[SOLVED] How to avoid byte quoted column headers when reading redshift data with pg8000

How to avoid byte quoted column headers when reading redshift data with pg8000

I'm loading some redshift data in pandas via pg8000:

>>>> df = pd.read_sql(sql_text, pg8000_cnx)

pg8000_cnx is a connection object to a redshift database. I always get columns that are byte quoted, ex:

>>> df.columns
Index([b'column_',
       b'column_2',
       ...
       b'column_n'],
       dtype='object', length=142)

I know I can use .decode('utf-8') and some list comprehension to convert the columns back to string, but I was trying to have them loaded in string format from redshift itself.

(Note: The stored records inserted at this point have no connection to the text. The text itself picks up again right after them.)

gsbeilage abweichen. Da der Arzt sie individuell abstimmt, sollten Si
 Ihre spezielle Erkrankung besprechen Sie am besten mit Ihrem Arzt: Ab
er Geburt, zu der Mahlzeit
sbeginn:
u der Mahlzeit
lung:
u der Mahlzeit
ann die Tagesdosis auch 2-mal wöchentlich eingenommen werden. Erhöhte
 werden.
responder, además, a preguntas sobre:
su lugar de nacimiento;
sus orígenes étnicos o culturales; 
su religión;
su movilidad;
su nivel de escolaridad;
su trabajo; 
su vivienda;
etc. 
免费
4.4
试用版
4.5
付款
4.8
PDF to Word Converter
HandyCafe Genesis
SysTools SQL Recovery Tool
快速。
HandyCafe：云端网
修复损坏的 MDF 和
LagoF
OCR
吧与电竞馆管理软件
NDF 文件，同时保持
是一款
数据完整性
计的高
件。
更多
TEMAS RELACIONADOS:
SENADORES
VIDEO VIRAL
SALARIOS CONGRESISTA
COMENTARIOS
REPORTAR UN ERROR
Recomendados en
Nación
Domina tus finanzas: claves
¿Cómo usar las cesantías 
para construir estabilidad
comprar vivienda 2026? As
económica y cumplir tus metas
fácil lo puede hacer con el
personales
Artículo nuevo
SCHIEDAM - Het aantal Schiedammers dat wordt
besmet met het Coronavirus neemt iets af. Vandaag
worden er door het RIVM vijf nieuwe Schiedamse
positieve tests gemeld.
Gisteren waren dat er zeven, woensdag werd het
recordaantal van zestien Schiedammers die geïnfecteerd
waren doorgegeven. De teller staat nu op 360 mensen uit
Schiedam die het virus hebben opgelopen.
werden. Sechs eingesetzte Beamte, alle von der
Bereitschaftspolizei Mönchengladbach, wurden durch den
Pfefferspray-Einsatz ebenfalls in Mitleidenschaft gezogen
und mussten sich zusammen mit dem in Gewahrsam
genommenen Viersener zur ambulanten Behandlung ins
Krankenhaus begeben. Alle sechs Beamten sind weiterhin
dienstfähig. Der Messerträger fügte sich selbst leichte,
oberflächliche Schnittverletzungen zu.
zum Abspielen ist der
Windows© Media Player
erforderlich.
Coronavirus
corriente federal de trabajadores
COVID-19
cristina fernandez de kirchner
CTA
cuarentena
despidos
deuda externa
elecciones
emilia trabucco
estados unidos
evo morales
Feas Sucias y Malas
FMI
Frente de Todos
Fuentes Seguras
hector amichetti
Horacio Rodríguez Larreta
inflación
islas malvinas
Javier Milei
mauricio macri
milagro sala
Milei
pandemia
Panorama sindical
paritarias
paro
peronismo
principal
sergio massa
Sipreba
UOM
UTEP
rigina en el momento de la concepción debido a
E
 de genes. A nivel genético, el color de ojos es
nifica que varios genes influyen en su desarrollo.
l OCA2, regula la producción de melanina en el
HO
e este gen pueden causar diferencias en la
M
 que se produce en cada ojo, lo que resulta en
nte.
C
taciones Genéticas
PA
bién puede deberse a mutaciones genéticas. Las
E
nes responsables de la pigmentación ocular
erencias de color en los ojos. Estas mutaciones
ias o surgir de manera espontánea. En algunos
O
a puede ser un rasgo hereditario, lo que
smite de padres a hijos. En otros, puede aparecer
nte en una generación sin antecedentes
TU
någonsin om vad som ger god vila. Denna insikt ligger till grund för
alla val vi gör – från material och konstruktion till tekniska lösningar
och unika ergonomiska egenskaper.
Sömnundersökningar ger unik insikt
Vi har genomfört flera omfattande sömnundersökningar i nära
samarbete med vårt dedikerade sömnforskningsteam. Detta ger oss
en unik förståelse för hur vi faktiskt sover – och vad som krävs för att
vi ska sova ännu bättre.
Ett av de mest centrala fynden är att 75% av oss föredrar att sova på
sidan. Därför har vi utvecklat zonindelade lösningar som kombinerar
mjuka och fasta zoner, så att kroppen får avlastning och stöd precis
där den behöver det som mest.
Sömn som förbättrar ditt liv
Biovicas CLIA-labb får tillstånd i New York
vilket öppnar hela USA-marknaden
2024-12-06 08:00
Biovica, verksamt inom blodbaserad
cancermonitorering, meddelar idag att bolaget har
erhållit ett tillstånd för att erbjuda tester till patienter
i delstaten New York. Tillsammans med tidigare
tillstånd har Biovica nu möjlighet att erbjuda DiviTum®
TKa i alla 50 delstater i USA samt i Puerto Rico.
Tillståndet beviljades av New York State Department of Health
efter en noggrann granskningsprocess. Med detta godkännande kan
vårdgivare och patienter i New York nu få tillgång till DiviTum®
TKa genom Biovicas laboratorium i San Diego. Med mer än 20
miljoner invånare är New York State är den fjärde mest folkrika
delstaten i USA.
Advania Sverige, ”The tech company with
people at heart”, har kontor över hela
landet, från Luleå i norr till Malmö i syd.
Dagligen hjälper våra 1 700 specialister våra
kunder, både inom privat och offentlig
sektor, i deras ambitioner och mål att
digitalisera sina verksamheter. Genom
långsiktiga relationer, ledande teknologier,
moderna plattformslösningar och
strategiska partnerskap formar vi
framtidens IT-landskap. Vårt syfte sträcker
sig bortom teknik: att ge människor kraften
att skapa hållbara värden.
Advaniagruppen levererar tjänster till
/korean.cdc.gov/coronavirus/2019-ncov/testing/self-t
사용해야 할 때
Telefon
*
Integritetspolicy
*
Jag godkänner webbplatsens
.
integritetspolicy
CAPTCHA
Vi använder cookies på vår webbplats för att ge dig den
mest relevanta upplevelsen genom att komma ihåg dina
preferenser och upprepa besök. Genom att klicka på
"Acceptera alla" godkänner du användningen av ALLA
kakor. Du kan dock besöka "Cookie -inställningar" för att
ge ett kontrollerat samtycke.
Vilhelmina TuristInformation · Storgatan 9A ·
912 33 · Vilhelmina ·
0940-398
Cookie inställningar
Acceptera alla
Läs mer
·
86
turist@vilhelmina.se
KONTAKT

Tried playing with different CLIENT_ENCODING settings with the pg8000 cursor, but still get byte quoted columns in the pandas df.

import pg8000
conn = pg8000.connect(**db_details)
cursor = conn.cursor()
cursor.execute("SET CLIENT_ENCODING TO 'UTF8'")
cursor.execute(sql)
cursor.fetchone()
# load df here

Is there some redshift or pg8000 option I am missing that would load the column headers in utf-8 decoded strings from the db connection object itself?

Solution

This is fixed in pg8000 1.16.6, so upgrading to the latest version should solve the problem.

So from verion 1.16.6 pg8000 returns column names as str rather than bytes.